If your high school or college has a radio or television station, volunteer to work on the staff. You can also look for part-time or summer jobs at local radio or television stations. You may not be able to plan the programming at a local station, but you will see how a station works and be able to make contacts with those in the field. If you can't find a job at a local station, at least arrange for a visit and ask to talk to the personnel. You may be able to "shadow" a program director for a day—that is, follow that director for the workday and see what his or her job entails.
Program directors plan and schedule program material for radio and television stations and networks. They work in both commercial and public broadcasting and may be employed by individual radio or television stations, regional or national networks, or cable television systems.

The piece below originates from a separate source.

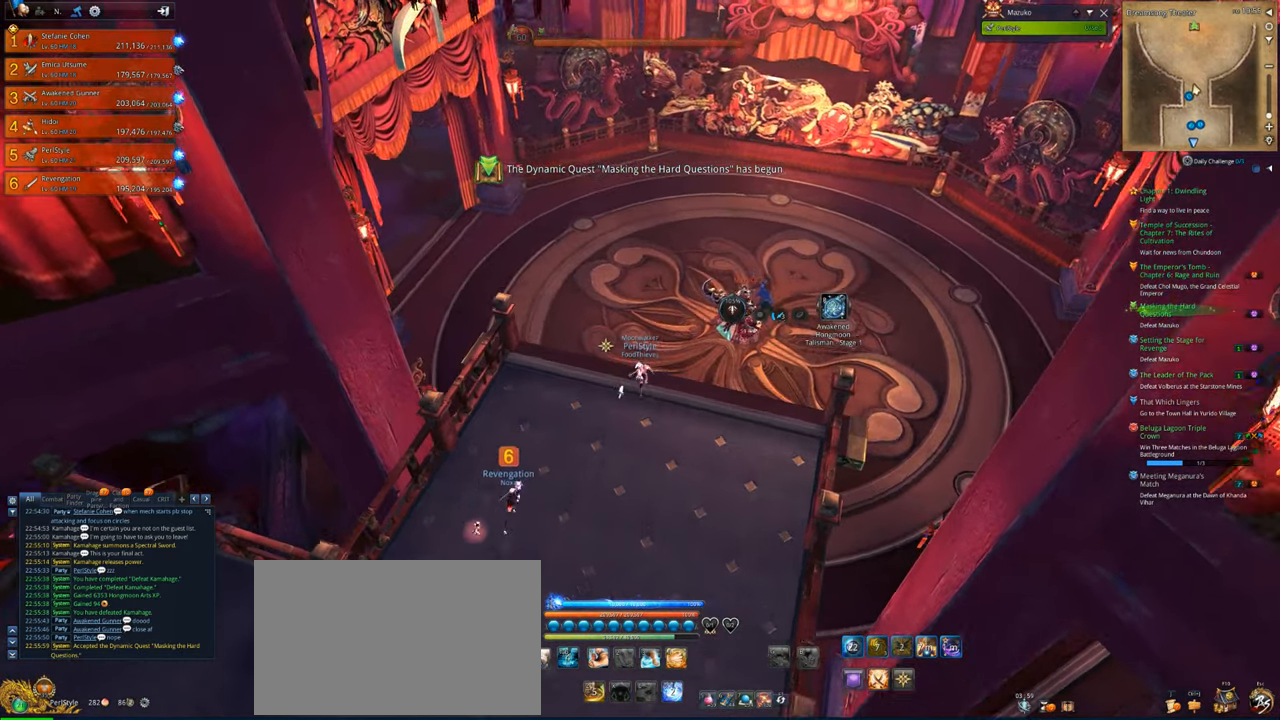
{"keys": [], "mouse": [], "mouse_move": "still", "events": []}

Program directors oversee material including entertainment programs, public service programs, newscasts, sportscasts, and commercial announcements. Program directors decide what material is broadcast and when it is scheduled; they work with other staff members to develop programs and buy programs from independent producers. They are guided by such factors as the budget available for program material, the audience their station or network seeks to attract, their organization's policies on content and other matters, and the kinds of products advertised in the various commercial announcements.
In addition, program directors may set up schedules for the program staff, audition and hire announcers and other on-air personnel, and assist the sales department in negotiating contracts with sponsors of commercial announcements. The duties of individual program directors are determined by such factors as whether they work in radio or television, for a small or large organization, for one station or a network, or in a commercial or public operation.
At small radio stations the owner or manager may be responsible for programming, but at larger radio stations and at television stations the staff usually includes a program director. At medium to large radio and television stations the program director usually has a staff that includes such personnel as music librarians, music directors, editors for recorded segments, and writers. Some stations and networks employ public service directors. It is the responsibility of these individuals to plan and schedule radio or television public service programs and announcements in such fields as education, religion, and civic and government affairs. Networks often employ broadcast operations directors, who coordinate the activities of the personnel who prepare network program schedules, review program schedules, issue daily corrections, and advise affiliated stations on their schedules.
Program directors must carefully coordinate the various elements for a station while keeping in tune with the listeners, viewers, advertisers, and sponsors.
Other managers in radio and television broadcasting include production managers, operations directors, news directors, and sports directors. The work of program directors usually does not include the duties of radio directors or television directors, who direct rehearsals and integrate all the elements of a performance.